### Task requirements
Copy out the entire listing precisely.

### Task inputs

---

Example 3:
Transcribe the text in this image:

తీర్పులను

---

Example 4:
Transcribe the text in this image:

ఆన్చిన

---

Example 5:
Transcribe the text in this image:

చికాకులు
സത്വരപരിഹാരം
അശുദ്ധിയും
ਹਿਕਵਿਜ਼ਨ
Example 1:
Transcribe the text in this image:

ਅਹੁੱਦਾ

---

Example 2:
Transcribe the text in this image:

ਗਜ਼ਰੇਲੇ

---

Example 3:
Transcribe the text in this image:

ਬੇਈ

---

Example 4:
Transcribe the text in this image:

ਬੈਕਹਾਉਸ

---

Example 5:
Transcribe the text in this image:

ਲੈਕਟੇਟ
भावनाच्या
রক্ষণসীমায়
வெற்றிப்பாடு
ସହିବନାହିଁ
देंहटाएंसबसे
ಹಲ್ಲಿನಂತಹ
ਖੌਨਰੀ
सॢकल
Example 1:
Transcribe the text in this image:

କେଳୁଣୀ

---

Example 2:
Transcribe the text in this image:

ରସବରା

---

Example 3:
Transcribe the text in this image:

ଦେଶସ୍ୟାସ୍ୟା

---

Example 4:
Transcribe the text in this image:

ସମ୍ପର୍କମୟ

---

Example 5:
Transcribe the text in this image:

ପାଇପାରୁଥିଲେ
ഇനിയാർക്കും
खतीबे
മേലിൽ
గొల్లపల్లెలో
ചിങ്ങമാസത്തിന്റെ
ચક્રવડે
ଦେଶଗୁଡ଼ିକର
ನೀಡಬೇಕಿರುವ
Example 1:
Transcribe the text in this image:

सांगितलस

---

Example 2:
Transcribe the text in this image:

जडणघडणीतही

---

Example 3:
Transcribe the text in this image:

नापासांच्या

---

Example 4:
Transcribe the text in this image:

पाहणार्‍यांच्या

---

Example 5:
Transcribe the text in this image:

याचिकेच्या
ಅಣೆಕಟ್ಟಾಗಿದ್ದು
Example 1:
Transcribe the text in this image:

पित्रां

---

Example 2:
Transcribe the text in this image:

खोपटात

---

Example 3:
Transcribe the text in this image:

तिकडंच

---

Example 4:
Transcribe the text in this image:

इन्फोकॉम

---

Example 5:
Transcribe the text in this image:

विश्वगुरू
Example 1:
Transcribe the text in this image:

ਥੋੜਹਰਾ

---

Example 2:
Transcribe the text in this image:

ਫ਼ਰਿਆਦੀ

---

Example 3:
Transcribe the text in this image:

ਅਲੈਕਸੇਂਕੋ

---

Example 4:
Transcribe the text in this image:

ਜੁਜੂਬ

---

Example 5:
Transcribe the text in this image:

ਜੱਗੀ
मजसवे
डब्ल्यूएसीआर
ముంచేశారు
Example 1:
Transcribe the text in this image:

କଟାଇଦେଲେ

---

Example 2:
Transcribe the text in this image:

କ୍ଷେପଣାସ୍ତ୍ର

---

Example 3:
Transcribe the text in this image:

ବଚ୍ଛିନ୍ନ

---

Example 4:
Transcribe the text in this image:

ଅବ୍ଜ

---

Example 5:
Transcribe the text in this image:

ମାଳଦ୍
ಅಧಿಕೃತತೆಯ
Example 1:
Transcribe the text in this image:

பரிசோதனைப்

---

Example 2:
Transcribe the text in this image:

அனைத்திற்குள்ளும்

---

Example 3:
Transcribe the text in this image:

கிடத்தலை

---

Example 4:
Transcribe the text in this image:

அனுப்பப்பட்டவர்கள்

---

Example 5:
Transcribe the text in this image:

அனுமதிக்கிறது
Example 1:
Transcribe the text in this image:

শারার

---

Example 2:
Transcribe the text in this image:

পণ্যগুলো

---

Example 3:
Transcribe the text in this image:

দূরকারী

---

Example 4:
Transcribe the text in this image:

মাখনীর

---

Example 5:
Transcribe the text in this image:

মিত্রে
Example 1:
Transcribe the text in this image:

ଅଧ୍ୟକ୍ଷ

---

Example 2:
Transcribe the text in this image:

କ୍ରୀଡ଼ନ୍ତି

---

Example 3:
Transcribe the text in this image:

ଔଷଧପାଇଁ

### Worked solution
---

Example 3:
Transcribe the text in this image:

తీర్పులను

---

Example 4:
Transcribe the text in this image:

ఆన్చిన

---

Example 5:
Transcribe the text in this image:

చికాకులు
സത്വരപരിഹാരം
അശുദ്ധിയും
ਹਿਕਵਿਜ਼ਨ
Example 1:
Transcribe the text in this image:

ਅਹੁੱਦਾ

---

Example 2:
Transcribe the text in this image:

ਗਜ਼ਰੇਲੇ

---

Example 3:
Transcribe the text in this image:

ਬੇਈ

---

Example 4:
Transcribe the text in this image:

ਬੈਕਹਾਉਸ

---

Example 5:
Transcribe the text in this image:

ਲੈਕਟੇਟ
भावनाच्या
রক্ষণসীমায়
வெற்றிப்பாடு
ସହିବନାହିଁ
देंहटाएंसबसे
ಹಲ್ಲಿನಂತಹ
ਖੌਨਰੀ
सॢकल
Example 1:
Transcribe the text in this image:

କେଳୁଣୀ

---

Example 2:
Transcribe the text in this image:

ରସବରା

---

Example 3:
Transcribe the text in this image:

ଦେଶସ୍ୟାସ୍ୟା

---

Example 4:
Transcribe the text in this image:

ସମ୍ପର୍କମୟ

---

Example 5:
Transcribe the text in this image:

ପାଇପାରୁଥିଲେ
ഇനിയാർക്കും
खतीबे
മേലിൽ
గొల్లపల్లెలో
ചിങ്ങമാസത്തിന്റെ
ચક્રવડે
ଦେଶଗୁଡ଼ିକର
ನೀಡಬೇಕಿರುವ
Example 1:
Transcribe the text in this image:

सांगितलस

---

Example 2:
Transcribe the text in this image:

जडणघडणीतही

---

Example 3:
Transcribe the text in this image:

नापासांच्या

---

Example 4:
Transcribe the text in this image:

पाहणार्‍यांच्या

---

Example 5:
Transcribe the text in this image:

याचिकेच्या
ಅಣೆಕಟ್ಟಾಗಿದ್ದು
Example 1:
Transcribe the text in this image:

पित्रां

---

Example 2:
Transcribe the text in this image:

खोपटात

---

Example 3:
Transcribe the text in this image:

तिकडंच

---

Example 4:
Transcribe the text in this image:

इन्फोकॉम

---

Example 5:
Transcribe the text in this image:

विश्वगुरू
Example 1:
Transcribe the text in this image:

ਥੋੜਹਰਾ

---

Example 2:
Transcribe the text in this image:

ਫ਼ਰਿਆਦੀ

---

Example 3:
Transcribe the text in this image:

ਅਲੈਕਸੇਂਕੋ

---

Example 4:
Transcribe the text in this image:

ਜੁਜੂਬ

---

Example 5:
Transcribe the text in this image:

ਜੱਗੀ
मजसवे
डब्ल्यूएसीआर
ముంచేశారు
Example 1:
Transcribe the text in this image:

କଟାଇଦେଲେ

---

Example 2:
Transcribe the text in this image:

କ୍ଷେପଣାସ୍ତ୍ର

---

Example 3:
Transcribe the text in this image:

ବଚ୍ଛିନ୍ନ

---

Example 4:
Transcribe the text in this image:

ଅବ୍ଜ

---

Example 5:
Transcribe the text in this image:

ମାଳଦ୍
ಅಧಿಕೃತತೆಯ
Example 1:
Transcribe the text in this image:

பரிசோதனைப்

---

Example 2:
Transcribe the text in this image:

அனைத்திற்குள்ளும்

---

Example 3:
Transcribe the text in this image:

கிடத்தலை

---

Example 4:
Transcribe the text in this image:

அனுப்பப்பட்டவர்கள்

---

Example 5:
Transcribe the text in this image:

அனுமதிக்கிறது
Example 1:
Transcribe the text in this image:

শারার

---

Example 2:
Transcribe the text in this image:

পণ্যগুলো

---

Example 3:
Transcribe the text in this image:

দূরকারী

---

Example 4:
Transcribe the text in this image:

মাখনীর

---

Example 5:
Transcribe the text in this image:

মিত্রে
Example 1:
Transcribe the text in this image:

ଅଧ୍ୟକ୍ଷ

---

Example 2:
Transcribe the text in this image:

କ୍ରୀଡ଼ନ୍ତି

---

Example 3:
Transcribe the text in this image:

ଔଷଧପାଇଁ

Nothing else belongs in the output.